Governor Brian Kemp and Secretary of State Brad Raffensperger, the pair of Georgia Republicans who turned down Donald Trump’s repeated calls to find evidence of electoral fraud during the 2020 election, have bested their pro-Trump challengers in Tuesday’s Republican primaries, putting a dent in the former president’s reputation as a GOP kingmaker.
Raffensperger received over 52.3 percent of the vote, according to the Associated Press, besting challenger Representative Jody Hice, who got 33.4 percent. Two other challengers, David Belle Isle and T.J. Hudson, received less than 10 percent apiece.
Kemp defeated former Senator David Perdue 73.7 percent to 21.8 percent, according to AP data.
Perdue and Hice were heavily endorsed by Trump, and supported the former president’s allegations that the 2020 election was “stolen”, and that Kemp, Raffensperger and other senior Georgia Republican officials failed to address the alleged fraud.
Trump spent months in late 2020 and early 2021 attacking Kemp and Raffensperger, calling the governor a “clown” and a “fool” who got “played” by Democrats, demanding his resignation, and suggesting that he would win “easily and quickly” if authorities approved a signature verification mechanism to account for “large scale discrepancies” in the vote.
Georgia was one of six battleground states in the 2020 campaign where Mr. Trump’s campaign alleged widespread fraud through ballot stuffing, rigged voting machines, and the use of hundreds of thousands of mail-in ballots to pump up Mr. Biden’s numbers in late night vote dumps.
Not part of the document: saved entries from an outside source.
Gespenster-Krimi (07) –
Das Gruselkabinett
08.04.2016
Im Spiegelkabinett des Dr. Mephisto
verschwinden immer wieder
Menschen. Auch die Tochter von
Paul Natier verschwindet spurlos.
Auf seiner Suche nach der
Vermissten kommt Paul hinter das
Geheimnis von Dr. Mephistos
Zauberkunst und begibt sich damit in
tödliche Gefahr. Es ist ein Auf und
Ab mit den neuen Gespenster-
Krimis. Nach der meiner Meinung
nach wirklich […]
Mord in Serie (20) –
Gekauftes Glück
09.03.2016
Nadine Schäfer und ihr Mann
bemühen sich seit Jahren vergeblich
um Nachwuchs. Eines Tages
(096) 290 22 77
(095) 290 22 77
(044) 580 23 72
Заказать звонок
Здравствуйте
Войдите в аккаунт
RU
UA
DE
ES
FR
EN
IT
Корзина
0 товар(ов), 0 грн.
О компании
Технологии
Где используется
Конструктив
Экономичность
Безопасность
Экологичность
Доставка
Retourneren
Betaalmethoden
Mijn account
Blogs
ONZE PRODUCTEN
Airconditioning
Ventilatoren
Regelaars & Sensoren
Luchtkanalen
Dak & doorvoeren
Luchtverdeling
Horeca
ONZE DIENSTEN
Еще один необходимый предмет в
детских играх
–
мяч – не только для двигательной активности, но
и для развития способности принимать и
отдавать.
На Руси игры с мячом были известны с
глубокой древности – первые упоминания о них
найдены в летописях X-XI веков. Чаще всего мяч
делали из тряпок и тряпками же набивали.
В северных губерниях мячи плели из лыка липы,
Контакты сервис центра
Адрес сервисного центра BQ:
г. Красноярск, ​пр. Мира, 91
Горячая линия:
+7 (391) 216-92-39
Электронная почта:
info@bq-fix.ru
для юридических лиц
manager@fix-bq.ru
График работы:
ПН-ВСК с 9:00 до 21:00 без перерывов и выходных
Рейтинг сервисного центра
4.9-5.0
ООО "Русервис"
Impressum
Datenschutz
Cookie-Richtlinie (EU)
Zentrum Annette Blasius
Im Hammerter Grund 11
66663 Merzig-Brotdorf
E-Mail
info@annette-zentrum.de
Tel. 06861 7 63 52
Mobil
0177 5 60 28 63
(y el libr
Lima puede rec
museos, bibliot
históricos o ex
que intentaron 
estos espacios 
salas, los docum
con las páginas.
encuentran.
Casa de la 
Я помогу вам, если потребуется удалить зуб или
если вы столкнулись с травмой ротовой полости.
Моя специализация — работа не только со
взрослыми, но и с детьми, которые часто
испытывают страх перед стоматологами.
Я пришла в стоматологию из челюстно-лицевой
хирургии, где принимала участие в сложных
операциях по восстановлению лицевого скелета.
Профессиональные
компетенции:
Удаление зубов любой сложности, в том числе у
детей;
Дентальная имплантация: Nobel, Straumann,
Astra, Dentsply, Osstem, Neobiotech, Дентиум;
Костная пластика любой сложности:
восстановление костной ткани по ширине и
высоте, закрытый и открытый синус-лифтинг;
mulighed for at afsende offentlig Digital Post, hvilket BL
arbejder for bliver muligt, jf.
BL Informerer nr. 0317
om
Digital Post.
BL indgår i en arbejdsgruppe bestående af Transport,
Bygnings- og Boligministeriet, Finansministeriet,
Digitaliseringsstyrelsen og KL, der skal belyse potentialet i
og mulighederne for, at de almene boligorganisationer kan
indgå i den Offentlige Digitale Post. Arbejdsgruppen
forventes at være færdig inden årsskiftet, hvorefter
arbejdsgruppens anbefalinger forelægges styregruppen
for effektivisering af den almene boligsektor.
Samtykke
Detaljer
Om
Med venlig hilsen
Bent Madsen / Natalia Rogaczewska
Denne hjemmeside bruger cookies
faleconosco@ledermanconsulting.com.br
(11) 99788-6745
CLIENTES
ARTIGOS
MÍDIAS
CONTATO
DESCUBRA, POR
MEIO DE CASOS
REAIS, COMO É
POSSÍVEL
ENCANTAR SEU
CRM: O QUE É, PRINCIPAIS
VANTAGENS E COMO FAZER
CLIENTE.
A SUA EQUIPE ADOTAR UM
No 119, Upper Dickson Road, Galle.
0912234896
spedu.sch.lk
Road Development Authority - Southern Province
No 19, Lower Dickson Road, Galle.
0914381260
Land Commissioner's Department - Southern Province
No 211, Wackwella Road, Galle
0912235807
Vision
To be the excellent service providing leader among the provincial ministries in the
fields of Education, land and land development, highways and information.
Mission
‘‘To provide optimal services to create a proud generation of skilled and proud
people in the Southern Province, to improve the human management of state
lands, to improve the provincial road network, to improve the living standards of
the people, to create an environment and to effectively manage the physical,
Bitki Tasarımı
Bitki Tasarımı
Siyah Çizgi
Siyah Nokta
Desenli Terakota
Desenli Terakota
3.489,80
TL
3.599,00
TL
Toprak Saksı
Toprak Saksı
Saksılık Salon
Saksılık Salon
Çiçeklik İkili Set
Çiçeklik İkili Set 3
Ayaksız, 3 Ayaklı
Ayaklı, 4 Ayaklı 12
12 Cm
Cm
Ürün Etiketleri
Federal courts have refused to air the Trump campaign’s claims, and in December 2020 the Supreme Court slapped down a push by the State of Texas to investigate the election fraud allegations in other states. The former president and his supporters have continued to push their “Stop the Steal” claims, and along with Georgia, have investigated suspected “fraud” in Pennsylvania, Michigan, Wisconsin, Nevada and Arizona.
Kemp and Raffensperger will face off against Democratic challengers, yet to be determined, in the November mid-terms.
It wasn’t all bad news for the Trump wing of the GOP in Georgia on Tuesday night, with Trump-backed candidate Herschel Walker winning the GOP Senate Primary, setting him up for a faceoff with incumbent Democratic Senator Raphael Warnock.